A medida que la evolución técnica planteaba la posibilidad de films cada vez más pequeños, susceptibles de ser hechos por equipos reducidos (a menudo de no más de cinco personas), la nueva administración propendía con rigor a las formas de rodaje tradicionales y a la severidad sindical en perjuicio de la autogestión. En lugar de una actitud conciliadora, que tendiera a acercarse a las formas diferentes de producción, la nueva administración se inclinaba a un discurso virulento y nacionalista que estigmatizaba a la producción independiente como punta de lanza (cuando no) del neoliberalismo y reclamaba la integración del cine en un totalizante “proyecto nacional”. Cuando años después una senadora oficialista sugirió que por ley las películas del INCAA debían mostrar en algún momento de su metraje la bandera argentina o el escudo nacional si querían recibir el subsidio, fueron pocos, dentro del enorme arco cinéfilo, quienes levantaron la voz. La mayoría, hay que decirlo, ya se había acostumbrado. Su suerte estaba echada.

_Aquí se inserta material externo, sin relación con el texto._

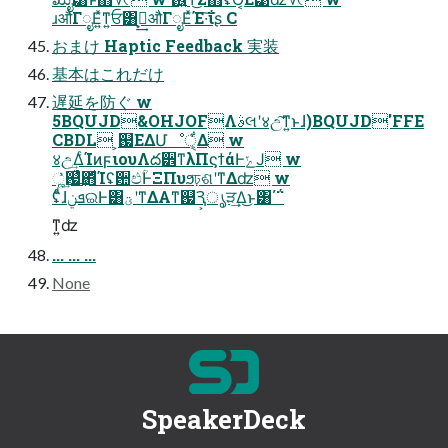
ɹऔΓೖΕ͍ͯͳ͍ਓ͸ࠓ͙͢औΓೖΕͯΈ·͠ΐ͏ʂ C
おまけ Haptic Feedback 実装
基本はこれだけ
遅延を防ぐ w
5BQUJD&OHJOFΛࣄલʹ४උ͠ͳ͍ͱɺ)BQUJD'FFE
CBDL ͕஗ΕΔՄೳੑ͕͋Δ w
४උ͢ΔͨΊͷϝιουΛద੾ͳλΠϛϯάͰݺͿ w
ૣ͗ͯ͢஗͗ͯ͢΋ͩΊʢ਺ඵؒͰΞΠυϧঢ়ଶʹͳΔʣ w
ʢͨͩɺܦݧଇͰ͸ؾʹͳΔΑ͏ͳ஗Ԇ͕ൃੜ͢Δ͜ͱ͸΄΅
ͳ͍ʣ
... ... ...
None
SpeakerDeck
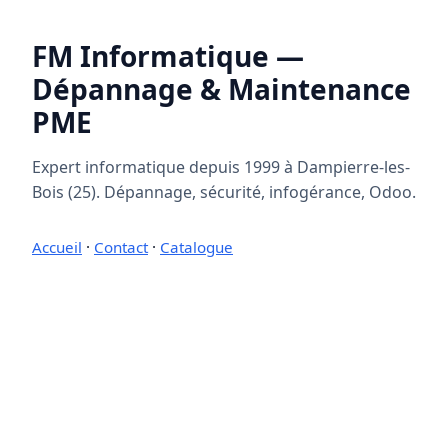
FM Informatique —
Dépannage & Maintenance
PME
Expert informatique depuis 1999 à Dampierre-les-
Bois (25). Dépannage, sécurité, infogérance, Odoo.
Accueil
·
Contact
·
Catalogue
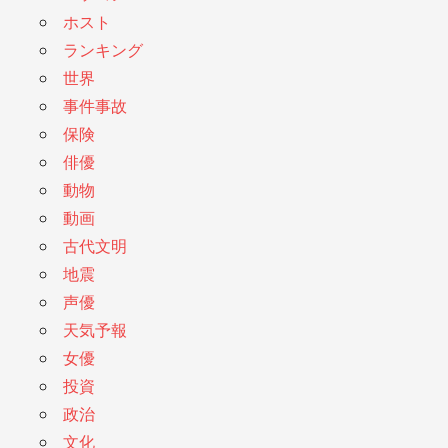
ホスト
ランキング
世界
事件事故
保険
俳優
動物
動画
古代文明
地震
声優
天気予報
女優
投資
政治
文化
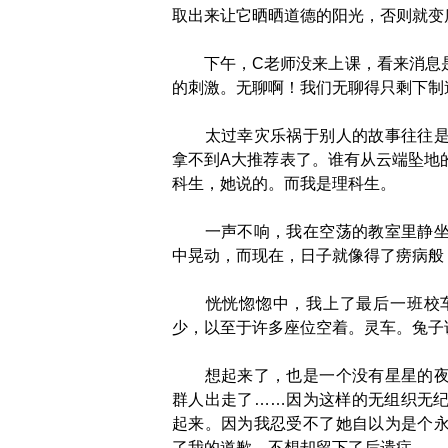
取出来让它晒晒道德的阳光，否则就变
下午，C老师没来上课，看来消息是
的刺激。无聊啊！我们无聊得只剩下制
太过幸灾乐祸于别人的故事往往是自
拿不到A大推荐表了。谁有从云端坠地
科生，她说的。而我是理科生。
一声不响，我在空荡的教室里静坐了
中晃动，而现在，日子就像得了痨病般
恍恍惚惚中，我上了最后一班校车
少，以至于许多座位空着。灵车。兔子
想起来了，也是一个没有星星的夜，
群人出走了……因为这样的无组织无
起来。因为我忍受不了她自以为是个
了我的道歉，不想却留下了后遗症。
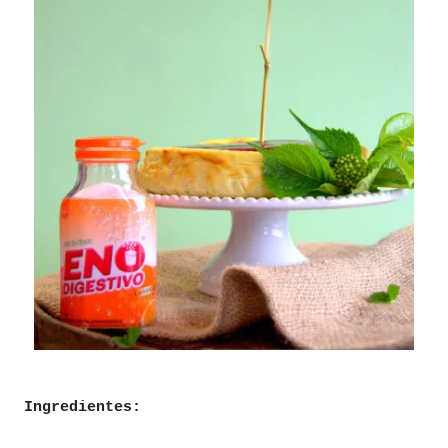
Ingredientes:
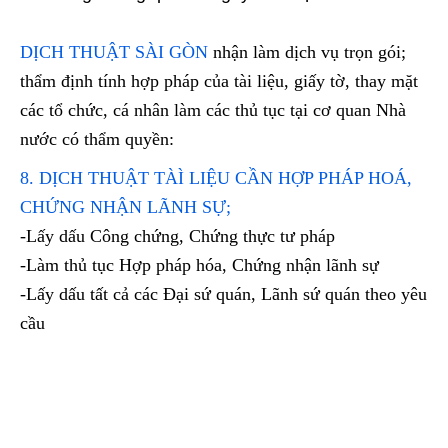
DỊCH THUẬT SÀI GÒN
nhận làm dịch vụ trọn gói;
thẩm định tính hợp pháp của tài liệu, giấy tờ, thay mặt
các tổ chức, cá nhân làm các thủ tục tại cơ quan Nhà
nước có thẩm quyền:
8. DỊCH THUẬT TÀÌ LIỆU CẦN HỢP PHÁP HOÁ,
CHỨNG NHẬN LÃNH SỰ;
-Lấy dấu Công chứng, Chứng thực tư pháp
-Làm thủ tục Hợp pháp hóa, Chứng nhận lãnh sự
-Lấy dấu tất cả các Đại sứ quán, Lãnh sứ quán theo yêu
cầu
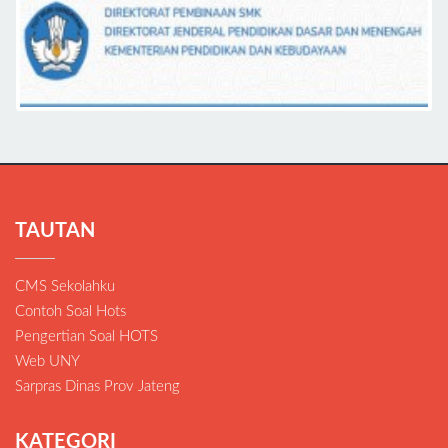
TAUTAN
CMS Sekolahku
Contoh Soal Hots
Pengertian Soal HOTS
Web UNY
Sarpras Dinas Prov Jateng
KATEGORI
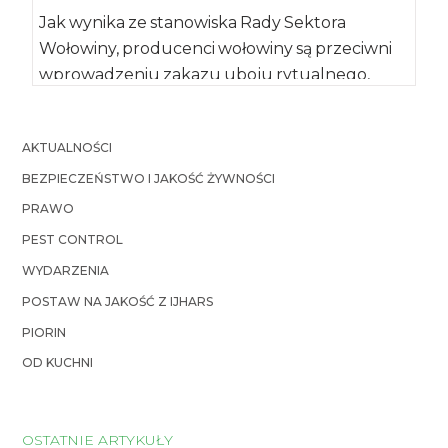
Jak wynika ze stanowiska Rady Sektora
Wołowiny, producenci wołowiny są przeciwni
wprowadzeniu zakazu uboju rytualnego,
który zakłada poselski projekt ustawy […]
AKTUALNOŚCI
BEZPIECZEŃSTWO I JAKOŚĆ ŻYWNOŚCI
PRAWO
PEST CONTROL
WYDARZENIA
POSTAW NA JAKOŚĆ Z IJHARS
PIORIN
OD KUCHNI
OSTATNIE ARTYKUŁY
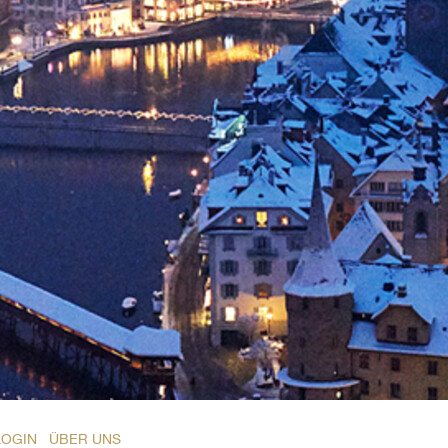
LOGIN
ÜBER UNS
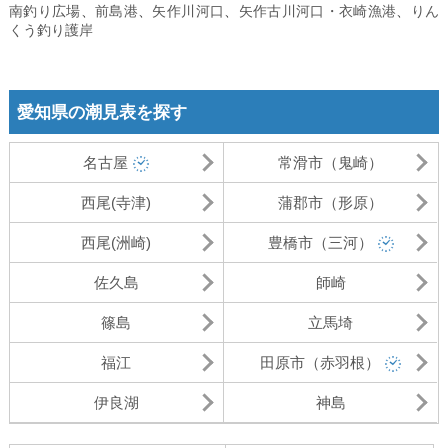
南釣り広場
、
前島港
、
矢作川河口
、
矢作古川河口・衣崎漁港
、
りん
くう釣り護岸
愛知県の潮見表を探す
名古屋
常滑市（鬼崎）
西尾(寺津)
蒲郡市（形原）
西尾(洲崎)
豊橋市（三河）
佐久島
師崎
篠島
立馬埼
福江
田原市（赤羽根）
伊良湖
神島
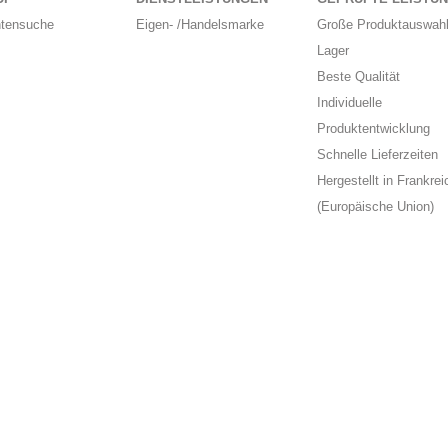
ntensuche
Eigen- /Handelsmarke
Große Produktauswahl
Lager
Beste Qualität
Individuelle
Produktentwicklung
Schnelle Lieferzeiten
Hergestellt in Frankrei
(Europäische Union)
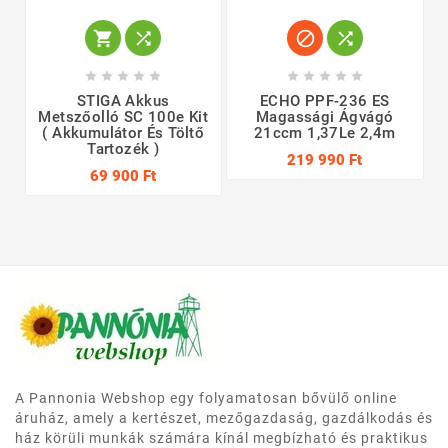














STIGA Akkus
ECHO PPF-236 ES
Metszőolló SC 100e Kit
Magassági Ágvágó
( Akkumulátor És Töltő
21ccm 1,37Le 2,4m
Tartozék )
219 990 Ft
69 900 Ft
A Pannonia Webshop egy folyamatosan bővülő online
áruház, amely a kertészet, mezőgazdaság, gazdálkodás és
ház körüli munkák számára kínál megbízható és praktikus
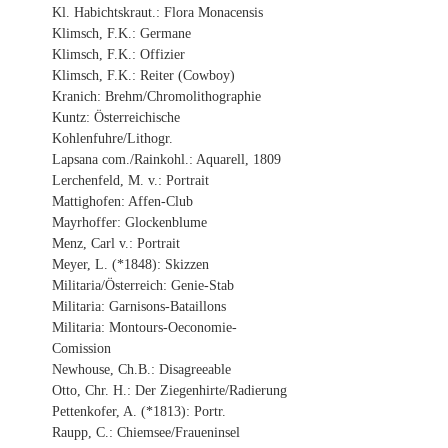
Kl. Habichtskraut.: Flora Monacensis
Klimsch, F.K.: Germane
Klimsch, F.K.: Offizier
Klimsch, F.K.: Reiter (Cowboy)
Kranich: Brehm/Chromolithographie
Kuntz: Österreichische
Kohlenfuhre/Lithogr.
Lapsana com./Rainkohl.: Aquarell, 1809
Lerchenfeld, M. v.: Portrait
Mattighofen: Affen-Club
Mayrhoffer: Glockenblume
Menz, Carl v.: Portrait
Meyer, L. (*1848): Skizzen
Militaria/Österreich: Genie-Stab
Militaria: Garnisons-Bataillons
Militaria: Montours-Oeconomie-
Comission
Newhouse, Ch.B.: Disagreeable
Otto, Chr. H.: Der Ziegenhirte/Radierung
Pettenkofer, A. (*1813): Portr.
Raupp, C.: Chiemsee/Fraueninsel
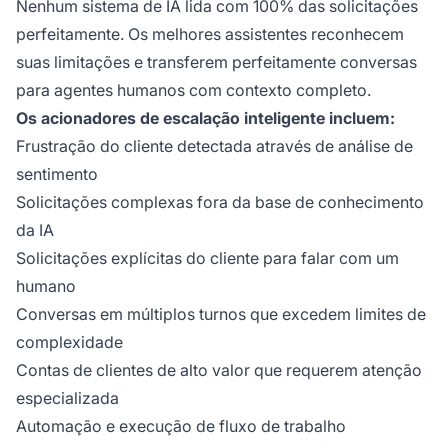
Nenhum sistema de IA lida com 100% das solicitações
perfeitamente. Os melhores assistentes reconhecem
suas limitações e transferem perfeitamente conversas
para agentes humanos com contexto completo.
Os acionadores de escalação inteligente incluem:
Frustração do cliente detectada através de análise de
sentimento
Solicitações complexas fora da base de conhecimento
da IA
Solicitações explícitas do cliente para falar com um
humano
Conversas em múltiplos turnos que excedem limites de
complexidade
Contas de clientes de alto valor que requerem atenção
especializada
Automação e execução de fluxo de trabalho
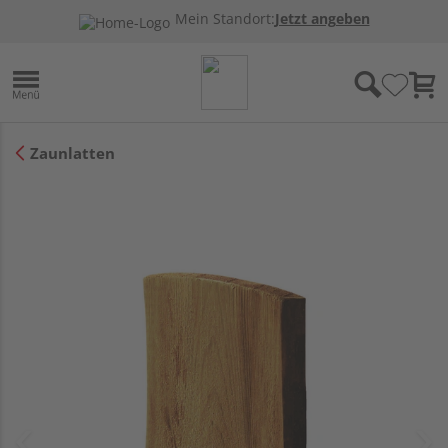
Mein Standort:
Jetzt angeben
Zaunlatten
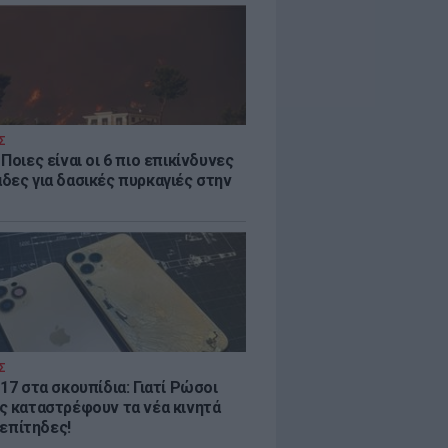
Σ
Ποιες είναι οι 6 πιο επικίνδυνες
δες για δασικές πυρκαγιές στην
Σ
17 στα σκουπίδια: Γιατί Ρώσοι
ς καταστρέφουν τα νέα κινητά
. επίτηδες!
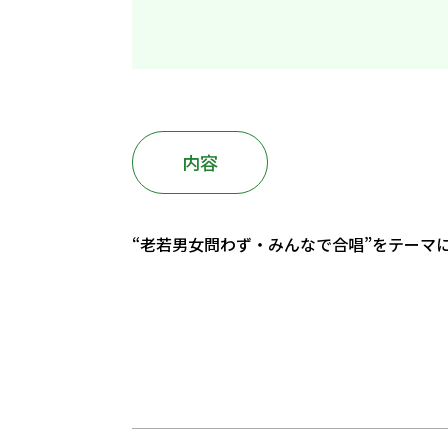
内容
“老若男女問わず・みんなで合唱”をテーマ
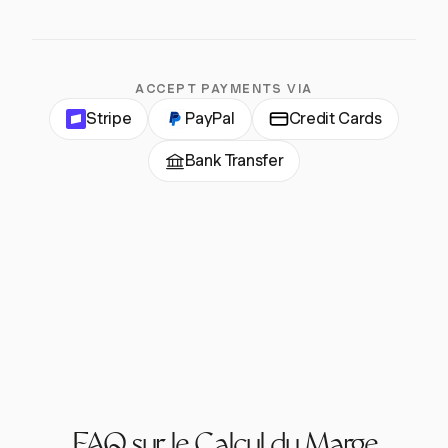
ACCEPT PAYMENTS VIA
Stripe
PayPal
Credit Cards
Bank Transfer
FAQ sur le Calcul du Marge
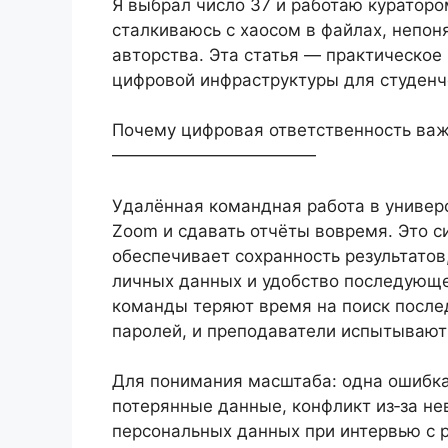
Я выбрал число 37 и работаю кураторо
сталкиваюсь с хаосом в файлах, непо
авторства. Эта статья — практическое
цифровой инфраструктуры для студенч
Почему цифровая ответственность ва
————————————
Удалённая командная работа в универс
Zoom и сдавать отчёты вовремя. Это с
обеспечивает сохранность результатов
личных данных и удобство последующе
команды теряют время на поиск после
паролей, и преподаватели испытывают
Для понимания масштаба: одна ошибка
потерянные данные, конфликт из‑за не
персональных данных при интервью с р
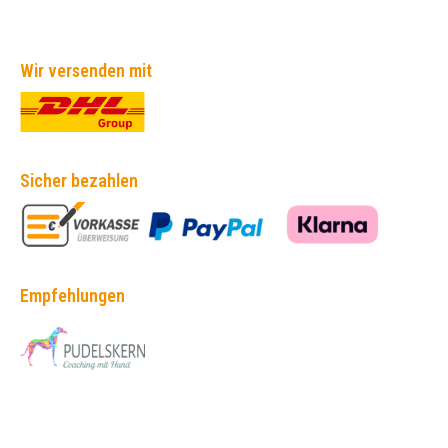
Wir versenden mit
Sicher bezahlen
Empfehlungen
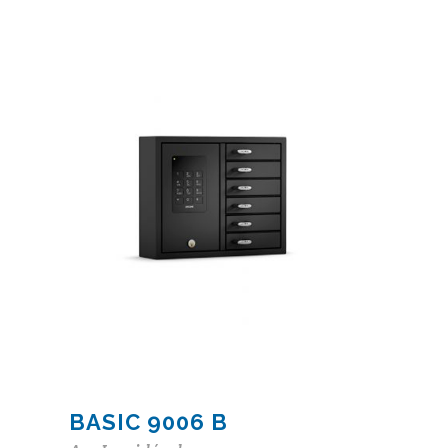
BASIC 9006 B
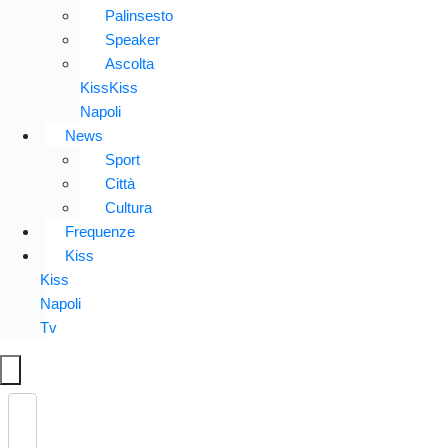
Palinsesto
Speaker
Ascolta
KissKiss
Napoli
News
Sport
Città
Cultura
Frequenze
Kiss
Kiss
Napoli
Tv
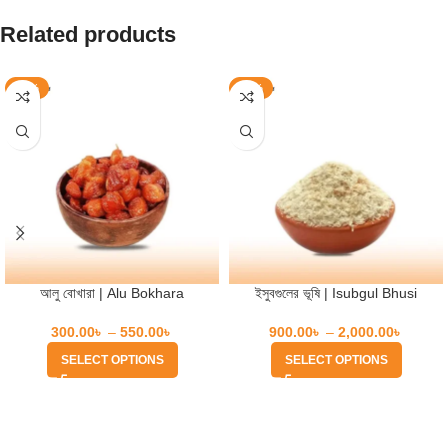
Related products
-20%
-21%
আলু বোখারা | Alu Bokhara
ইসুবগুলের ভূষি | Isubgul Bhusi
300.00
৳
–
550.00
৳
900.00
৳
–
2,000.00
৳
SELECT OPTIONS
SELECT OPTIONS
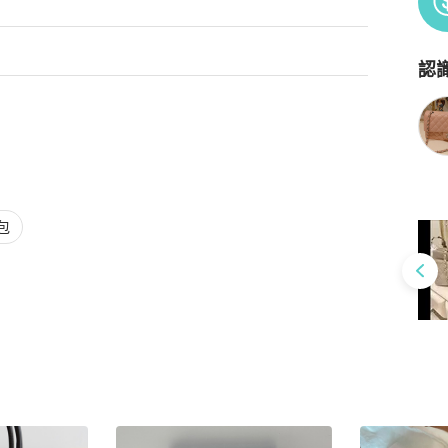
認
Po
包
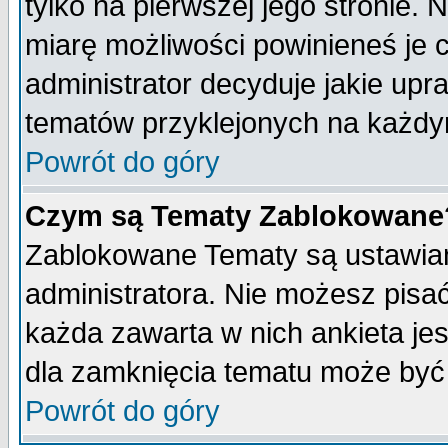
tylko na pierwszej jego stronie.
miarę możliwości powinieneś je c
administrator decyduje jakie upr
tematów przyklejonych na każdy
Powrót do góry
Czym są Tematy Zablokowane
Zablokowane Tematy są ustawian
administratora. Nie możesz pisa
każda zawarta w nich ankieta j
dla zamknięcia tematu może być 
Powrót do góry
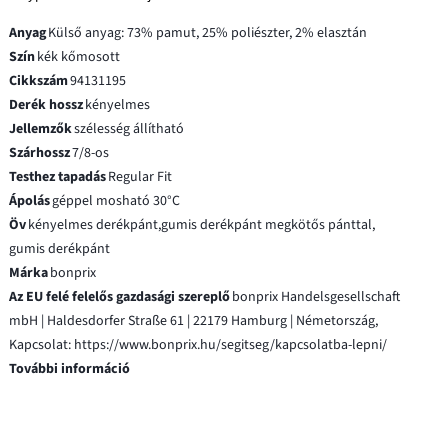
Anyag
Külső anyag: 73% pamut, 25% poliészter, 2% elasztán
Szín
kék kőmosott
Cikkszám
94131195
Derék hossz
kényelmes
Jellemzők
szélesség állítható
Szárhossz
7/8-os
Testhez tapadás
Regular Fit
Ápolás
géppel mosható 30°C
Öv
kényelmes derékpánt,gumis derékpánt megkötős pánttal,
gumis derékpánt
Márka
bonprix
Az EU felé felelős gazdasági szereplő
bonprix Handelsgesellschaft
mbH | Haldesdorfer Straße 61 | 22179 Hamburg | Németország,
Kapcsolat: https://www.bonprix.hu/segitseg/kapcsolatba-lepni/
További információ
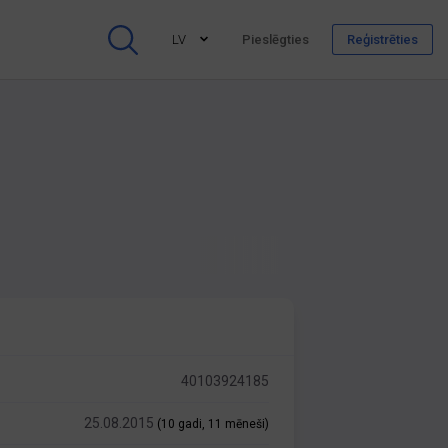
LV
Pieslēgties
Reģistrēties
40103924185
25.08.2015
(10 gadi, 11 mēneši)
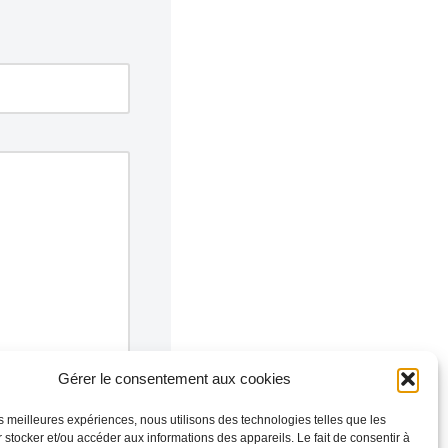
Gérer le consentement aux cookies
les meilleures expériences, nous utilisons des technologies telles que les
 stocker et/ou accéder aux informations des appareils. Le fait de consentir à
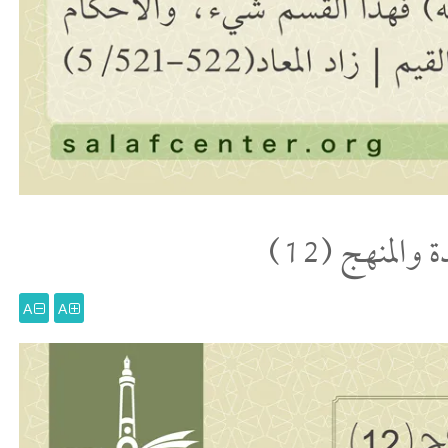
والمنهج (12)
A
A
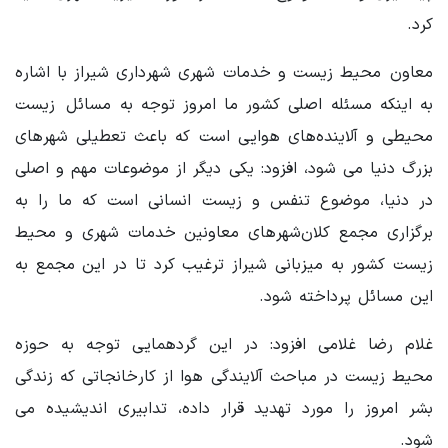
کرد.
معاون محیط زیست و خدمات شهری شهرداری شیراز با اشاره
به اینکه مسئله اصلی کشور ما امروز توجه به مسائل زیست‌
محیطی و آلاینده‌های هوایی است که باعث تعطیلی شهرهای
بزرگ دنیا می شود، افزود: یکی دیگر از موضوعات مهم و اصلی
در دنیا، موضوع تنفس و زیست انسانی است که ما را به
برگزاری مجمع کلان‌شهرهای معاونین خدمات شهری و محیط
زیست کشور به میزبانی شیراز ترغیب کرد تا در این مجمع به
این مسائل پرداخته شود.
غلام رضا غلامی افزود: در این گردهمایی توجه به حوزه‌
محیط زیست در مباحث آلایندگی هوا از کارخانجاتی که زندگی
بشر امروز را مورد تهدید قرار داده، تدابیری اندیشیده می
شود.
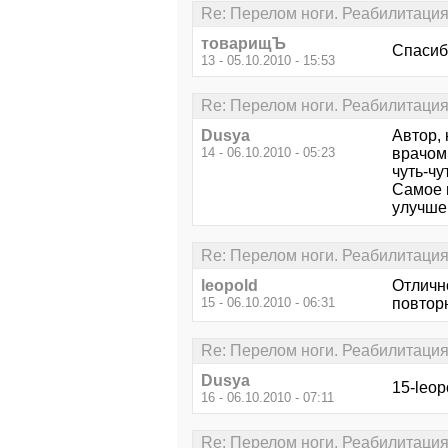
Re: Перелом ноги. Реабилитаци
товарищЪ
Спасиб
13 - 05.10.2010 - 15:53
Re: Перелом ноги. Реабилитаци
Dusya
Автор, 
14 - 06.10.2010 - 05:23
врачом,
чуть-чу
Самое 
улучше
Re: Перелом ноги. Реабилитаци
leopold
Отлично
15 - 06.10.2010 - 06:31
повторно
Re: Перелом ноги. Реабилитаци
Dusya
15-leop
16 - 06.10.2010 - 07:11
Re: Перелом ноги. Реабилитаци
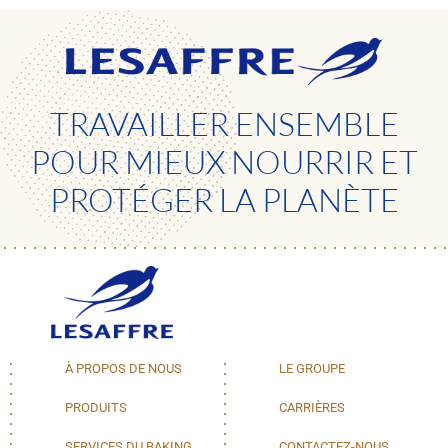
TRAVAILLER ENSEMBLE
POUR MIEUX NOURRIR ET
PROTÉGER LA PLANÈTE
À PROPOS DE NOUS
LE GROUPE
PRODUITS
CARRIÈRES
SERVICES DU BAKING
CONTACTEZ-NOUS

He prometido dos ejemplos y me he detenido con demasiado énfasis en uno. El otro −es hora de decirlo− es el actual presidente del Instituto. Dudo que alguna vez lea esta nota, pero en caso de que así fuera me permito preguntarle: ¿no habrá llegado el momento de abandonar la cerrazón que caracterizó al INCAA durante los últimos veinte años y habilitar un diálogo con los sectores independientes que permita −a través de la buena voluntad mutua− encauzar el inminente desastre? ¿Tan difícil es deponer las antipatías y la propia suficiencia para prestar atención al panorama que nos rodea y comprender, de una vez, qué es lo que necesitan y qué es lo que pueden enseñar las personas que efectivamente hacen las películas?